Il existe différentes sortes de pénuries : celles conjoncturelles, pour certains vaccins vivants, liées à un problème survenu dans un processus de fabrication complexe et ne résultant donc ni d'une stratégie des laboratoires ni de l'extension de l'obligation de vaccination ; celles qui découlent d'un désintérêt des industriels pour des vaccins anciens ou peu rémunérateurs, bien qu'ayant toujours leur place dans la stratégie vaccinale et dont les indications peuvent demeurer importantes ; celles, enfin, qui ressortent des choix commerciaux des laboratoires ou de la répartition des stocks entre pays et peuvent évoluer au gré des obligations vaccinales. Au-delà de cette typologie, je ne puis en revanche vous livrer des éléments quantitatifs sur chaque situation, même si, à mon sens, les pénuries liées à la fabrication de produit doivent être plus fréquentes.
Pr Norbert Ifrah. - Les malades en protocole de soin pour un cancer sont directement concernés par la politique vaccinale. Dans une moindre mesure, les conséquences existent également en matière de prévention. De fait, les traitements anticancéreux entrainent fréquemment une sévère immunodépression. Or, 400 000 cancers se déclarent chaque année, tandis que trois millions de Français souffrent ou ont souffert de cette maladie qui a fragilisé, parfois définitivement, leur système immunitaire. La responsabilité sociétale de l'entourage des malades ou des anciens malades, comme des personnes greffées, est donc considérable : l'obligation de vaccination relève de la morale collective. Le sujet est d'importance pour l'INCa qui défend vigoureusement la vaccination et l'absence de rupture dans la stratégie vaccinale. Je crains le jour où des malades du cancer décèderont du fait d'une épidémie de rougeole contre laquelle existe pourtant un vaccin...

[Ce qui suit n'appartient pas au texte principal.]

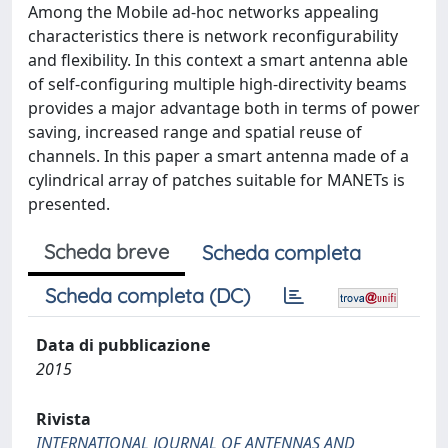
Among the Mobile ad-hoc networks appealing
characteristics there is network reconfigurability
and flexibility. In this context a smart antenna able
of self-configuring multiple high-directivity beams
provides a major advantage both in terms of power
saving, increased range and spatial reuse of
channels. In this paper a smart antenna made of a
cylindrical array of patches suitable for MANETs is
presented.
Scheda breve
Scheda completa
Scheda completa (DC)
Data di pubblicazione
2015
Rivista
INTERNATIONAL JOURNAL OF ANTENNAS AND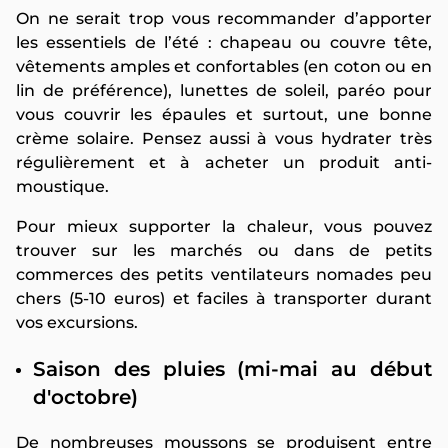
On ne serait trop vous recommander d’apporter
les essentiels de l’été : chapeau ou couvre tête,
vêtements amples et confortables (en coton ou en
lin de préférence), lunettes de soleil, paréo pour
vous couvrir les épaules et surtout, une bonne
crème solaire. Pensez aussi à vous hydrater très
régulièrement et à acheter un produit anti-
moustique.
Pour mieux supporter la chaleur, vous pouvez
trouver sur les marchés ou dans de petits
commerces des petits ventilateurs nomades peu
chers (5-10 euros) et faciles à transporter durant
vos excursions.
Saison des pluies (mi-mai au début
d'octobre)
De nombreuses moussons se produisent entre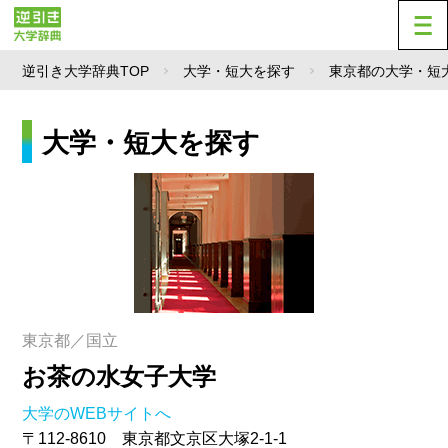
逆引き大学辞典TOP
大学・短大を探す
東京都の大学・短
大学・短大を探す
東京都／国立
お茶の水女子大学
大学のWEBサイトへ
〒112-8610 東京都文京区大塚2-1-1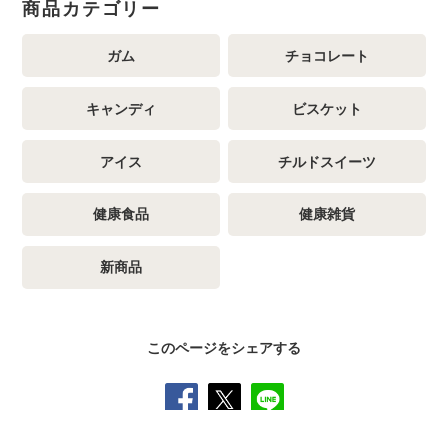
商品カテゴリー
ガム
チョコレート
キャンディ
ビスケット
アイス
チルドスイーツ
健康食品
健康雑貨
新商品
このページをシェアする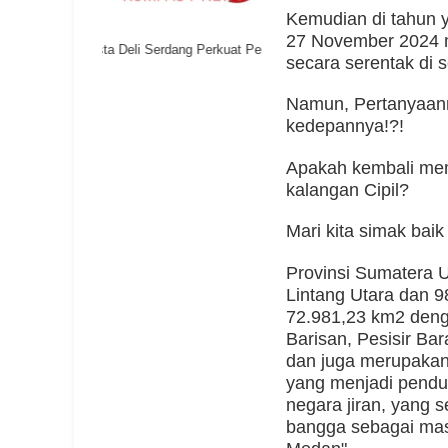
Kemudian di tahun y
27 November 2024 m
Polresta Deli Serdang Perkuat Pembinaan Pelajar untuk Cegah Keterlib
secara serentak di 
Namun, Pertanyaann
kedepannya!?!
Apakah kembali memi
kalangan Cipil?
Mari kita simak bai
Provinsi Sumatera U
Lintang Utara dan 9
72.981,23 km2 deng
Barisan, Pesisir Ba
dan juga merupakan 
yang menjadi pendu
negara jiran, yang 
bangga sebagai mas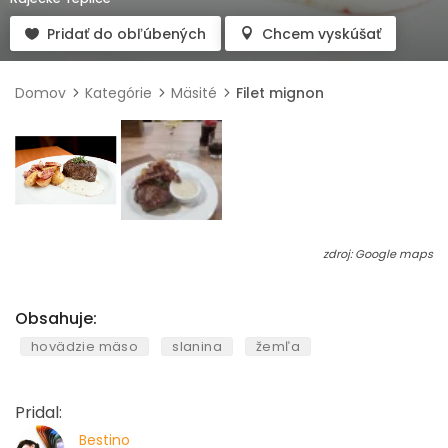
Pridať do obľúbených
Chcem vyskúšať
Domov
Kategórie
Mäsité
Filet mignon
zdroj: Google maps
Obsahuje:
hovädzie mäso
slanina
žemľa
Pridal:
Bestino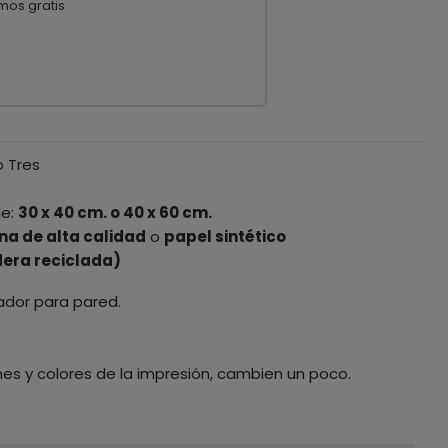
mos gratis
o Tres
le:
30 x 40 cm. o 40 x 60 cm.
na de alta calidad
o
papel sintético
era reciclada)
ador para pared.
nes y colores de la impresión, cambien un poco.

Pr Dominique Le Guludec. - Je vous propose d'illustrer ma topologie des pénuries par trois exemples : la pénurie de Rouvax®, vaccin contre la rougeole administré aux nourrissons, est due à la décision du fabricant, compte tenu de l'étroitesse du marché, d'en cesser la production ; celle, conjoncturelle, des vaccins contre les infections à pneumocoque résulte d'une fabrication complexe ; celle, enfin, du vaccin contre l'hépatite B administré aux adultes ressort d'une extension des indications et, partant, d'un déséquilibre temporaire entre l'offre et la demande de produit.